AWS DevOps Agent — Hands-on
Most incidents are not complex.
Something breaks and someone has to figure out what changed. You open CloudWatch, check recent deployments, ask whoever last touched the
service. Two hours later, you find a renamed DynamoDB field in last week's commit. The fix? Five minutes.
AWS thinks they have a solution for that.
It's called AWS DevOps Agent — an "always-on, autonomous on-call engineer" that starts investigating the moment an
alarm fires. Built on Bedrock AgentCore, generally available since March 2026.
What it actually is
Connect it to your observability stack, code repos, deployment pipelines, and runbooks. When something breaks, it correlates data across
all of them to find what changed.
Three things it does:
-
Incident investigation. Alarm fires, agent pulls logs, checks deployments, diffs commits, tells you what changed.
-
Proactive recommendations. Between incidents it analyzes patterns and flags recurring issues before they blow up
again.
-
On-demand questions. "Why did checkout latency spike last Tuesday?" — it queries your tools and answers.
Test 2 — the missing IAM permission
An order processor Lambda calls dynamodb:PutItem, but the IAM
role is missing the permission. Classic code-review miss.
The moment the alarm fired, the agent posted to Slack with this:
Root cause: Terraform deployment by tobias.schmidt created Lambda function with incomplete IAM permissions. The
Terraform configuration is missing the required DynamoDB permissions for the role despite the function's code calling
dynamodb:PutItem on table
devops-agent-orders.
Not vague.

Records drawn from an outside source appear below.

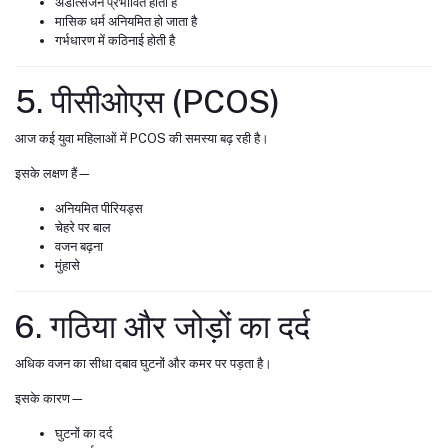
अंडोत्सर्जन प्रभावित होता है
मासिक धर्म अनियमित हो जाता है
गर्भधारण में कठिनाई होती है
5. पीसीओएस (PCOS)
आज कई युवा महिलाओं में PCOS की समस्या बढ़ रही है।
इसके लक्षण हैं—
अनियमित पीरियड्स
चेहरे पर बाल
वजन बढ़ना
मुंहासे
6. गठिया और जोड़ों का दर्द
अधिक वजन का सीधा दबाव घुटनों और कमर पर पड़ता है।
इसके कारण—
घुटनों का दर्द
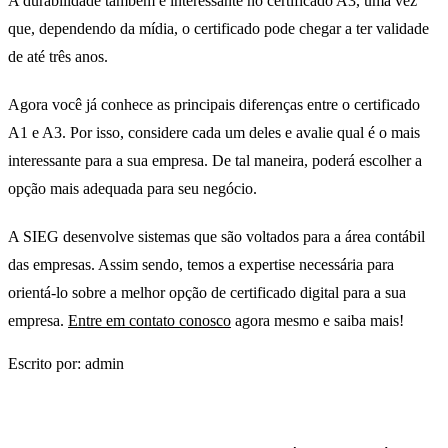
A durabilidade também é interessante no certificado A3, uma vez
que, dependendo da mídia, o certificado pode chegar a ter validade
de até três anos.
Agora você já conhece as principais diferenças entre o certificado
A1 e A3. Por isso, considere cada um deles e avalie qual é o mais
interessante para a sua empresa. De tal maneira, poderá escolher a
opção mais adequada para seu negócio.
A SIEG desenvolve sistemas que são voltados para a área contábil
das empresas. Assim sendo, temos a expertise necessária para
orientá-lo sobre a melhor opção de certificado digital para a sua
empresa.
Entre em contato conosco
agora mesmo e saiba mais!
Escrito por: admin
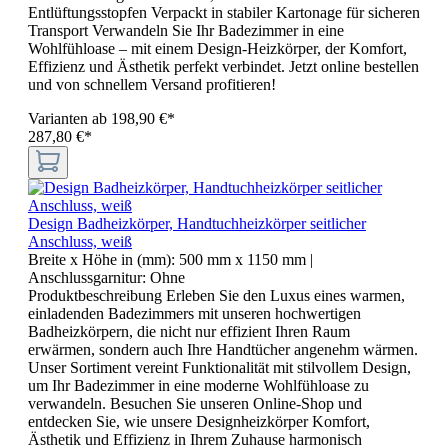
Entlüftungsstopfen Verpackt in stabiler Kartonage für sicheren
Transport Verwandeln Sie Ihr Badezimmer in eine
Wohlfühloase – mit einem Design-Heizkörper, der Komfort,
Effizienz und Ästhetik perfekt verbindet. Jetzt online bestellen
und von schnellem Versand profitieren!
Varianten ab
198,90 €*
287,80 €*
Design Badheizkörper, Handtuchheizkörper seitlicher
Anschluss, weiß
Breite x Höhe in (mm):
500 mm x 1150 mm
|
Anschlussgarnitur:
Ohne
Produktbeschreibung Erleben Sie den Luxus eines warmen,
einladenden Badezimmers mit unseren hochwertigen
Badheizkörpern, die nicht nur effizient Ihren Raum
erwärmen, sondern auch Ihre Handtücher angenehm wärmen.
Unser Sortiment vereint Funktionalität mit stilvollem Design,
um Ihr Badezimmer in eine moderne Wohlfühloase zu
verwandeln. Besuchen Sie unseren Online-Shop und
entdecken Sie, wie unsere Designheizkörper Komfort,
Ästhetik und Effizienz in Ihrem Zuhause harmonisch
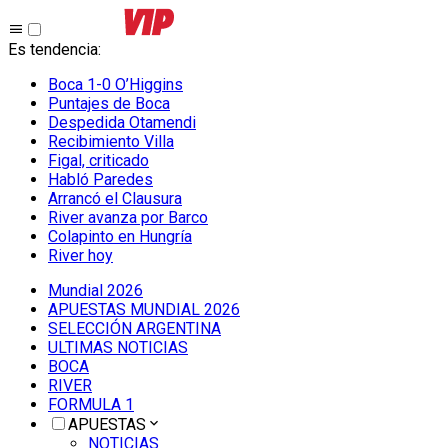
Es tendencia
:
Boca 1-0 O’Higgins
Puntajes de Boca
Despedida Otamendi
Recibimiento Villa
Figal, criticado
Habló Paredes
Arrancó el Clausura
River avanza por Barco
Colapinto en Hungría
River hoy
Mundial 2026
APUESTAS MUNDIAL 2026
SELECCIÓN ARGENTINA
ULTIMAS NOTICIAS
BOCA
RIVER
FORMULA 1
APUESTAS
NOTICIAS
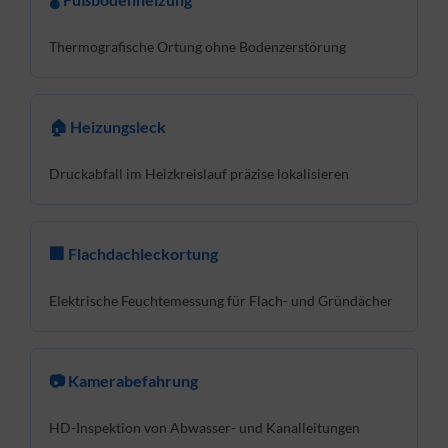
Thermografische Ortung ohne Bodenzerstörung
🏠 Heizungsleck
Druckabfall im Heizkreislauf präzise lokalisieren
🏢 Flachdachleckortung
Elektrische Feuchtemessung für Flach- und Gründächer
📷 Kamerabefahrung
HD-Inspektion von Abwasser- und Kanalleitungen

It identified the exact deployment, the exact missing permission, and traced it through CloudTrail timestamps. No human dug
through logs.
Test 3 — where it picked the wrong side to blame
Lambda env var: TABLE_NAME=devops-agent-inventory-v1. IAM
policy: grants UpdateItem on
table/devops-agent-inventory (no
-v1). Every invocation:
AccessDeniedException.
The agent traced everything correctly — env var, IAM, the exact Terraform commit. Then concluded: fix the IAM policy. Point it
at table/devops-agent-inventory-v1.
That fix would resolve the AccessDeniedException and
immediately surface a ResourceNotFoundException, because that
table doesn't exist.
The actual bug is the env var. TABLE_NAME should be
devops-agent-inventory. The IAM policy is correct.
So: it surfaces evidence brilliantly. It does not always reason about which piece of evidence is the actual root cause.
Where it falls short
-
No native CloudWatch integration. No alarm action targets DevOps Agent directly. You build a bridge Lambda, sign a
payload with HMAC-SHA256, POST to a webhook. Not the one-click setup the product page implies.
-
Pricing is hard to predict. $0.0083/agent-second across all task types. Roughly $30/hour of active time. No cost
caps.
-
Azure support is shallow. Cross-cloud is real but early. CloudTrail has no equivalent on the Azure side.
Worth trying?
If your team spends hours per incident manually correlating logs, deployments, and CloudTrail — start the 2-month free trial. Setup
takes an afternoon and after that it runs without maintenance.
The DevOps SRE fear is real but premature. It's a good investigator, not a replacement for someone who understands the system. Test 3
proved that.